## [Page extract]
================

Toa Fraser admits he wasn't much of a dance fan before setting out to make Giselle, a new full-length film of the 1841 Romantic ballet of the same name, that had its North American premiere recently at the Toronto International Film Festival.

The 38-year-old director and playwright whose dramatic comedy, Dean Spanley, starring Peter O'Toole and Sam Neill showed at TIFF in 2008, grew up in New Zealand playing rugby when not fighting on the streets as part of an adolescence caught up in gang warfare.

Ballet was something his sister did, when both were children growing up in Auckland, the offspring of a British mother and a Pacific Island immigrant from Fiji who named his son Toa, which generally translates as warrior.

"She danced a cameo role in the Teddy Bears Picnic and it was nice," says Fraser, hunched over a table during TIFF, a sly smile on his clean-shaven face. The bland sentiment reveals much about what he thought of classical dance before he came to make a film about it.

Today, it is no exaggeration to call him a classical dance convert – he now understands that ballet is fearless. "In rugby we expect our heroes to walk off the field looking like shit: bleeding and moaning and their wounds bared. If not, it can't be said they played a game. But in ballet it is precisely the opposite: They have performed incredible feats and gone the limit with their bodies but they are expected to hold it all in, show nothing of the pain involved."

The restraint of ballet, its suggestion of a hidden life, is what ultimately convinced him to make a ballet film after the idea was suggested to him by producer Matthew Metcalfe, his collaborator on Dean Spanley.

The original proposal was for Fraser to film Cinderella as performed by the Royal New Zealand Ballet, this year celebrating its 60th anniversary. But that ballet didn't grab Fraser the way Giselle did: by the heart strings.

Fraser had recently suffered the end of a love affair, and when he saw Giselle, he saw his own emotional vulnerability reflected back at him by the dancers.

================

## [Record excerpts]

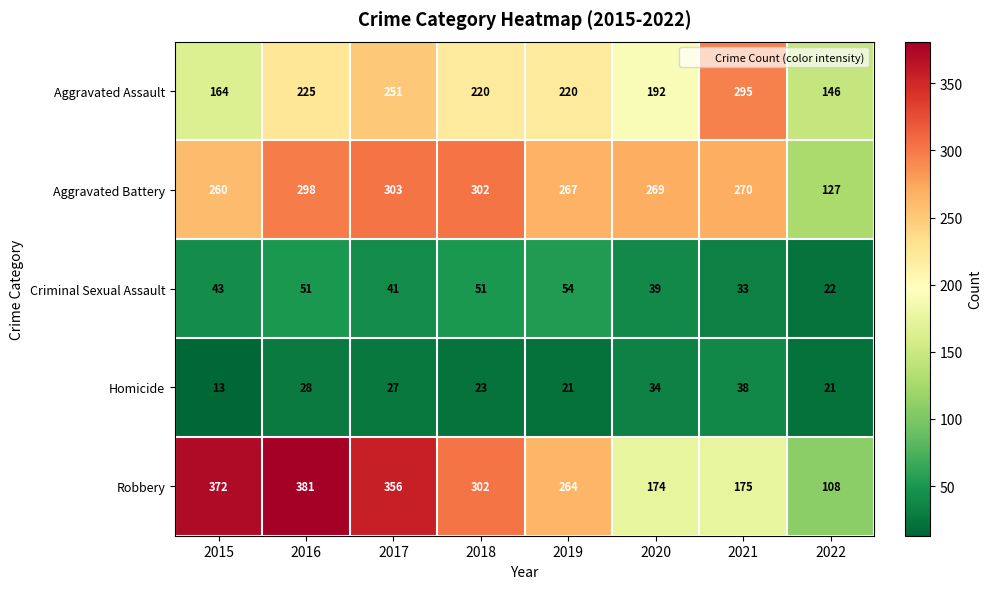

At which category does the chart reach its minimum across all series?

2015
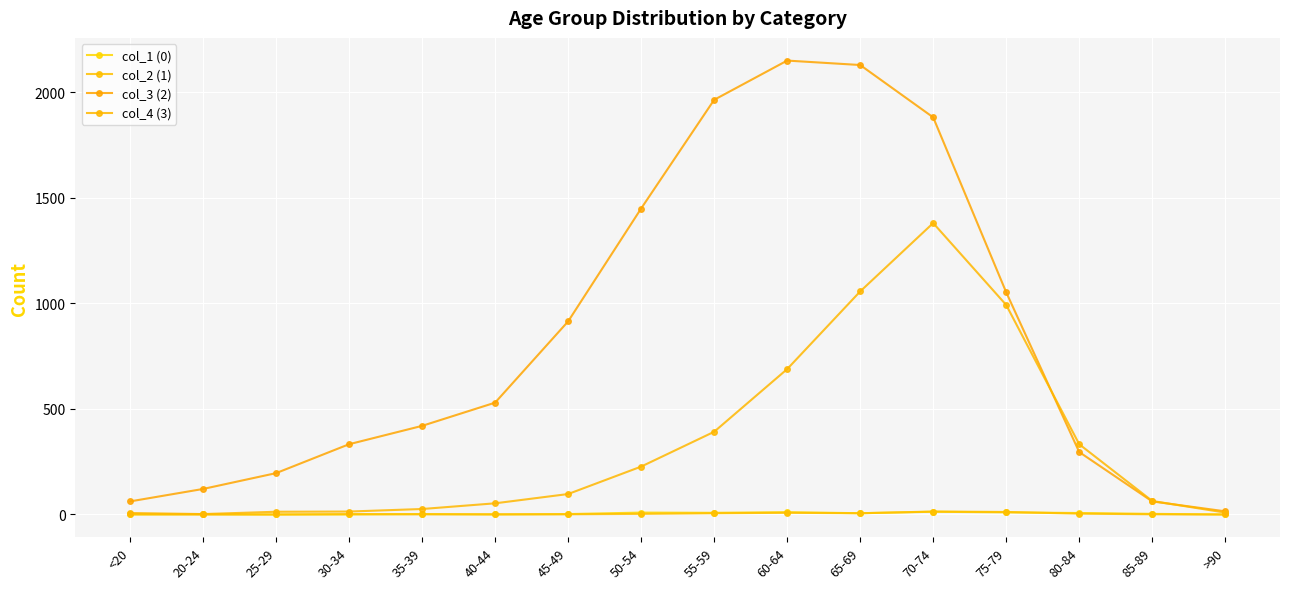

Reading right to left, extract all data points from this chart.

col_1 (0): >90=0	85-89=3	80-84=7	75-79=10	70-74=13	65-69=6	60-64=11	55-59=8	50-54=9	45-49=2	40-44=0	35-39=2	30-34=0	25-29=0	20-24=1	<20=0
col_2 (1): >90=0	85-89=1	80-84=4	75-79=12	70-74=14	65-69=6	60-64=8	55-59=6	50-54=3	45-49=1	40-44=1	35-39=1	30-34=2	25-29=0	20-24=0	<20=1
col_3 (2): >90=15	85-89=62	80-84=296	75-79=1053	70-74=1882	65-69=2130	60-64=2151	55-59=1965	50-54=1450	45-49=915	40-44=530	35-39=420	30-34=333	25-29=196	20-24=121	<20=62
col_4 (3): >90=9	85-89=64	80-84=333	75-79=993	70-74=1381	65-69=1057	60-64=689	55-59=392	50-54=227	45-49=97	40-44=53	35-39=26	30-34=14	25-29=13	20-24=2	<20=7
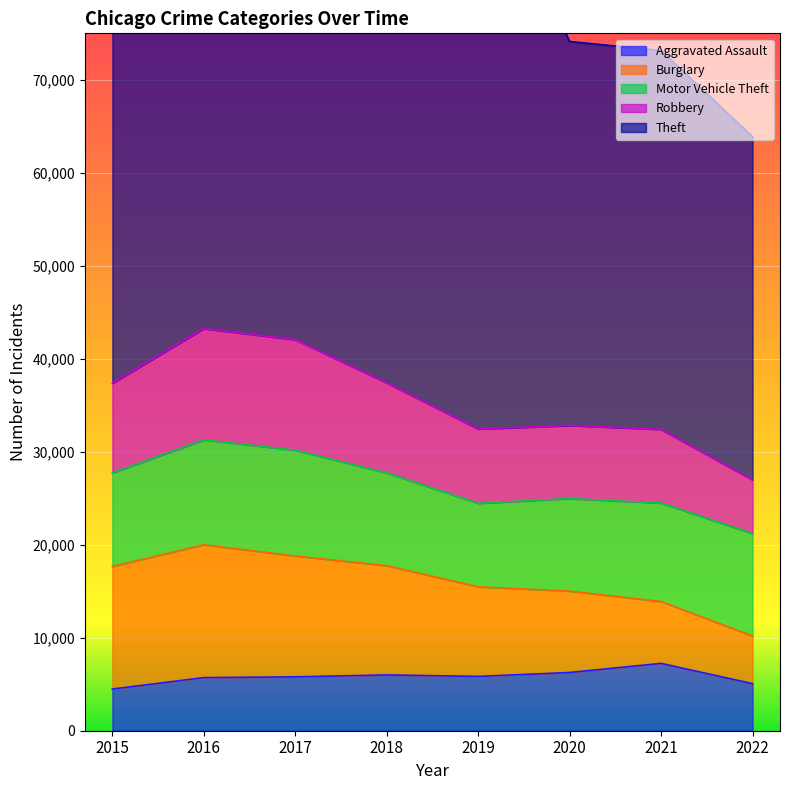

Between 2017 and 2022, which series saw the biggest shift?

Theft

================

## [Problems to solve]
• A. Say whether each statement below agrees with the article on Toa Fraser's Giselle film. Answer yes or no for each, and quote the article's deciding words.
(i) Fraser's sister danced a cameo role in the Teddy Bears Picnic.
(ii) The first proposal was for Fraser to film Giselle as performed by the Royal New Zealand Ballet.
(iii) The name Toa generally translates as warrior.
• B. Carry on the article on Toa Fraser's Giselle film from its last sentence.

## [Answers in order]
• A.
(i) Yes: "She danced a cameo role in the Teddy Bears Picnic"
(ii) No: "The original proposal was for Fraser to film Cinderella as performed by the Royal New Zealand Ballet"
(iii) Yes: "named his son Toa, which generally translates as warrior"

• B.
"My own story was a story that really touched the outer boundaries of romantic love. I know very strongly what it means to be in love, with all the joy and eroticism and trauma and heartache that brings," he says, his Kiwi-accented voice sounding soft and regretful. "This film is a love letter to someone I loved."

Fraser's film made its debut in New Zealand last July. As a result of its TIFF screening in early September, it is now set to be shown on 100 screens across France in November. It is the ultimate compliment considering that Giselle, which opened as a dance at the Paris Opéra more than 170 years ago with the Italian ballerina Carlotta Grisi in the lead role, is considered one of the finest achievements of the French Romantic ballet. It took a New Zealander to bring it back home.

"Obviously I am thrilled they love it," Fraser says.

For the most part, his Giselle pays direct homage to the French original.

It is a stage production brought to the big screen with allegorical scenes of the ballet's leads shot on location in New York and Shanghai dropped in to create a heightened sense of drama in the here and now.

The interval between the two acts is filled with an original pop score by Don McGlashan of New Zealand.

There is precious little cinematic intervention otherwise – no stylized camera movement, for instance, and very little in the way of rhythmic editing, the stock-in-trade of most dance films.

Fraser says that's deliberate.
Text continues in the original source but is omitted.